On December 20, 2001, PRF filed this action for breach of contract in the Superior Court for Tippecanoe County, Indiana. PRF alleged that research conducted by Dr. Rossmann and other Purdue scientists under the PRF-Sterling Agreement contributed to the development of certain antiviral drugs, including pleconaril, for which Sterling and/or its successors had received commercial benefits, that SSBO France was the successor-in-interest to Sterling and/or had assumed its obligations under the Agreement, and that PRF was owed payments under the Agreement in connection with the development of pleconaril.8 On January 22, 2002, SSBO France removed the case to the United States District Court for the Northern District of Indiana; and, on February 14, 2002, it filed a motion to dismiss for lack of personal jurisdiction pursuant to Rule 12(b)(2) of the Federal Rules of Civil Procedure.

On June 5, 2002, after the parties had conducted limited discovery relating to the jurisdictional issue, the district court dismissed PRF's complaint for lack of personal jurisdiction. The court first rejected PRF's argument that SSBO France is subject to specific jurisdiction in Indiana because, as Sterling's predecessor-in-interest, it is bound by Sterling's extensive contacts with Indiana in the formation and performance of the Agreement. See R.35 at 4. The court reasoned that, although personal jurisdiction may be imputed to a corporate successor in some instances, "when the predecessor and successor are parties to the assignment of a contract, the assignee does not automatically assume the assignor's contacts with the forum." Id. Because SSBO France purchased less than all of Sterling, the court concluded that it could not attribute Sterling's contacts to SSBO France. See id.

- Exercise data:
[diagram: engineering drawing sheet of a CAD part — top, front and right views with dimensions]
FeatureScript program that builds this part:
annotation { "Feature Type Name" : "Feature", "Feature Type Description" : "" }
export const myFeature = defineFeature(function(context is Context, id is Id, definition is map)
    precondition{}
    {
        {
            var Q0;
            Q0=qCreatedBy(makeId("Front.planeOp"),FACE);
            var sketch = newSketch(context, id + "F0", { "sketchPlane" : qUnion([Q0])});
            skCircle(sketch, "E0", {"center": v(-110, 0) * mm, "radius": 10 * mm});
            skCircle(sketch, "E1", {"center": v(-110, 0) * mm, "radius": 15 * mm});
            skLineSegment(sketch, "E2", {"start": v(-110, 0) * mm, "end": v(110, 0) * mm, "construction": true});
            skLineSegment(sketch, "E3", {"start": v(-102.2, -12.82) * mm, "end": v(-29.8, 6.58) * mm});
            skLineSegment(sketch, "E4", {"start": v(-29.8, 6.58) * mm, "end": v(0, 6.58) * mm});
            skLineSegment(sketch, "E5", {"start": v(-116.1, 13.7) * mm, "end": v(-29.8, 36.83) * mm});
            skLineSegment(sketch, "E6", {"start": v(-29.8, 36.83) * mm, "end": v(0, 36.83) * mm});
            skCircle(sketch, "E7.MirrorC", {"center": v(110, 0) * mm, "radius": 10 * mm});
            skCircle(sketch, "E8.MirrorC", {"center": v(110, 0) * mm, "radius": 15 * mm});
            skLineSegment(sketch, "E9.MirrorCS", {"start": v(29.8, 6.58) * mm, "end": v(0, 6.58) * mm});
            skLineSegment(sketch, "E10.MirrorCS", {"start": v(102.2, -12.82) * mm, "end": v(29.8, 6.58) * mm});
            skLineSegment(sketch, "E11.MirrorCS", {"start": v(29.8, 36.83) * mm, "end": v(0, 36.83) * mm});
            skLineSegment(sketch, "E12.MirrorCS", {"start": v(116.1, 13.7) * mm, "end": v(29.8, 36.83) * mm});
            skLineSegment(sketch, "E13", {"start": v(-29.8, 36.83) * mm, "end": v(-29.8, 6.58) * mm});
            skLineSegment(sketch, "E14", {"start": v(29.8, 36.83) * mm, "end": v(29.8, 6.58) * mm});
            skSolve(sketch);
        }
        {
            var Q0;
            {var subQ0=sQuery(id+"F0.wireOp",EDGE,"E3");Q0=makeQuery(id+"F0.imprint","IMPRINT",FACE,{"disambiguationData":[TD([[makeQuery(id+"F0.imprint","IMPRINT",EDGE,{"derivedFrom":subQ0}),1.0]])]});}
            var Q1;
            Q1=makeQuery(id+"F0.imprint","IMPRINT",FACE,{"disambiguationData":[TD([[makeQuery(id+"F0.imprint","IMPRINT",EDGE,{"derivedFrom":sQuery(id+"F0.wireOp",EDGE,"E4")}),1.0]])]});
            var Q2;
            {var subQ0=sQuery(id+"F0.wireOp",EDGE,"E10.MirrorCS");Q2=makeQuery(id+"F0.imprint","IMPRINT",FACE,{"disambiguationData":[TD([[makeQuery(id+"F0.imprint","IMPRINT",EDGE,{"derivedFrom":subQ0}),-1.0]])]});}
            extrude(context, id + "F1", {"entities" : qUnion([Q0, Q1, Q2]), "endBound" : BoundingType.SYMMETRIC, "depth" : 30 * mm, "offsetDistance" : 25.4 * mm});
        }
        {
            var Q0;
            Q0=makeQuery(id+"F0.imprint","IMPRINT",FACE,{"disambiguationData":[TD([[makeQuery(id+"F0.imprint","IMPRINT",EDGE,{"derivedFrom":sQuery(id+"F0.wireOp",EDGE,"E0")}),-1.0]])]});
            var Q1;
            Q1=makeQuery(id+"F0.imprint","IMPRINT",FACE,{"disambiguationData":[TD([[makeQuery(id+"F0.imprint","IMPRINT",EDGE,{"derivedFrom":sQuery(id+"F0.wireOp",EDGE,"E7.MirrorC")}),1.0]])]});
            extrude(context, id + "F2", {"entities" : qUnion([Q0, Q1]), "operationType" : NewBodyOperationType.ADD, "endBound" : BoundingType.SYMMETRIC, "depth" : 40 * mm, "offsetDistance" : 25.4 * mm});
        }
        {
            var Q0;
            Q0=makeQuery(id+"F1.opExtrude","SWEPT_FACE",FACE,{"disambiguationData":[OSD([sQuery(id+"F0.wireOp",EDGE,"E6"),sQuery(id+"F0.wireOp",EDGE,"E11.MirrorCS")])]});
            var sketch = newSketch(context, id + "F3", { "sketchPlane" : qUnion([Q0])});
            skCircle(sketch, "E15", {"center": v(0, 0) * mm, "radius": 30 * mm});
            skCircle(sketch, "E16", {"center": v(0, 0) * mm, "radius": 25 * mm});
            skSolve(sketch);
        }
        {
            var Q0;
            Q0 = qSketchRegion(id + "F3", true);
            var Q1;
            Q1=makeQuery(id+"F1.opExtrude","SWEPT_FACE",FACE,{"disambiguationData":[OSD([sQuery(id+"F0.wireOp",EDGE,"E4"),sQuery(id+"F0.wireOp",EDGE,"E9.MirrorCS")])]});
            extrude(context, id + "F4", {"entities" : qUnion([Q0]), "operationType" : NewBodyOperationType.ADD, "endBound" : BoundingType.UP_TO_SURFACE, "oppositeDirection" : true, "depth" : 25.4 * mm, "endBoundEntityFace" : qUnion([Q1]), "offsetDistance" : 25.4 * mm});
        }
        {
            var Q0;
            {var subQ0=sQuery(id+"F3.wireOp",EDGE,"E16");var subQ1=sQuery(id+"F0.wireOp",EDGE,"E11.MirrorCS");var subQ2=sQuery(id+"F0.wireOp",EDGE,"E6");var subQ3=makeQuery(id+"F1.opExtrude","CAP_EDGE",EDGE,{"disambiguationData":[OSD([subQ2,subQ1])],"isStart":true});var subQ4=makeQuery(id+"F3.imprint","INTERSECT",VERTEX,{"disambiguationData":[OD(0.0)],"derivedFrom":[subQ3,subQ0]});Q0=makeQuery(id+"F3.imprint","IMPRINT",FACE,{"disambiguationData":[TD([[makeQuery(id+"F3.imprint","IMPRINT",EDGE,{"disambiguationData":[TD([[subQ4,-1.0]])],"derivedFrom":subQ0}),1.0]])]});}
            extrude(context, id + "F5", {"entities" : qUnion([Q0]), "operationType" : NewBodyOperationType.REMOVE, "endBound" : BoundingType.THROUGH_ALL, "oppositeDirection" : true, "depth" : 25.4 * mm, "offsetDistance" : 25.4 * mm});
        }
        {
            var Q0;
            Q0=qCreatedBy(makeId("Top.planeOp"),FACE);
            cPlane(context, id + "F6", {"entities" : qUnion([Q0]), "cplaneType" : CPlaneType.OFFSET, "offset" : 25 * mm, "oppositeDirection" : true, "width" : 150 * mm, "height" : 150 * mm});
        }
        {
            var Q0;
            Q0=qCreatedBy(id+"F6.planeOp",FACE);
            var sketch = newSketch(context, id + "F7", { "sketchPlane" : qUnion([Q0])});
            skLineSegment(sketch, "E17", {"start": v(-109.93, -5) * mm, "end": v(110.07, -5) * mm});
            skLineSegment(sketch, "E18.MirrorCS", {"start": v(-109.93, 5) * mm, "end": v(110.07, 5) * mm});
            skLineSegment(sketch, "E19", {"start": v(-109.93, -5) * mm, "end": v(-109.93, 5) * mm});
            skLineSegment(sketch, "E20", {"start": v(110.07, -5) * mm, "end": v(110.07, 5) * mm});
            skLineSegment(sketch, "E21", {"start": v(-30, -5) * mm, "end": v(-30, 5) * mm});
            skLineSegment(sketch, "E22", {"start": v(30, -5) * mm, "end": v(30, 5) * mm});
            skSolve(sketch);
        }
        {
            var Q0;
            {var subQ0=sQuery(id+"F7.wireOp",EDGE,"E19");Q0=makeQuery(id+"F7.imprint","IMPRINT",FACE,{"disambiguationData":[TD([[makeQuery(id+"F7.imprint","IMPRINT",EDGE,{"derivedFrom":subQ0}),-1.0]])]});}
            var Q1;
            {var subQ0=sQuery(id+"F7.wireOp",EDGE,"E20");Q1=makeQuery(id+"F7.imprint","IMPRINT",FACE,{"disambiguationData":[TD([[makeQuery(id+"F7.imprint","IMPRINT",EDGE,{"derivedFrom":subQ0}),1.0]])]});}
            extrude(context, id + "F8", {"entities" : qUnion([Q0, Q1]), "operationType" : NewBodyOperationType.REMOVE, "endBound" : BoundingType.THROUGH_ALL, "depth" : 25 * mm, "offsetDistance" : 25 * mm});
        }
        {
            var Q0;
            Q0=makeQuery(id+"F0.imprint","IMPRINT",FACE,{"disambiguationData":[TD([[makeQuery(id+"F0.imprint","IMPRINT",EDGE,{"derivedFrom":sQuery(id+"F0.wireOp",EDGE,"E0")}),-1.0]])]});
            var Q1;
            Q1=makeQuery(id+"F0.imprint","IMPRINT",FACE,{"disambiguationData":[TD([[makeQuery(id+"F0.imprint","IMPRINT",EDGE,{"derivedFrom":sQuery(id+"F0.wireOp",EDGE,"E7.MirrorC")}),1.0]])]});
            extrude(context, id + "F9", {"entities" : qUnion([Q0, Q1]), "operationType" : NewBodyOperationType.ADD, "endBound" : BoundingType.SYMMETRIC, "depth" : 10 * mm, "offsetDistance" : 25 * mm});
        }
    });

- Problem statement: Rewrite the part of the passage on PRF's lawsuit starting at "On December 20, 2001, PRF" and ending at "of Civil Procedure.", switching every "pleconaril" to "the antiviral compound".

- Answer to the exercise:
On December 20, 2001, PRF filed this action for breach of contract in the Superior Court for Tippecanoe County, Indiana. PRF alleged that research conducted by Dr. Rossmann and other Purdue scientists under the PRF-Sterling Agreement contributed to the development of certain antiviral drugs, including the antiviral compound, for which Sterling and/or its successors had received commercial benefits, that SSBO France was the successor-in-interest to Sterling and/or had assumed its obligations under the Agreement, and that PRF was owed payments under the Agreement in connection with the development of the antiviral compound.8 On January 22, 2002, SSBO France removed the case to the United States District Court for the Northern District of Indiana; and, on February 14, 2002, it filed a motion to dismiss for lack of personal jurisdiction pursuant to Rule 12(b)(2) of the Federal Rules of Civil Procedure.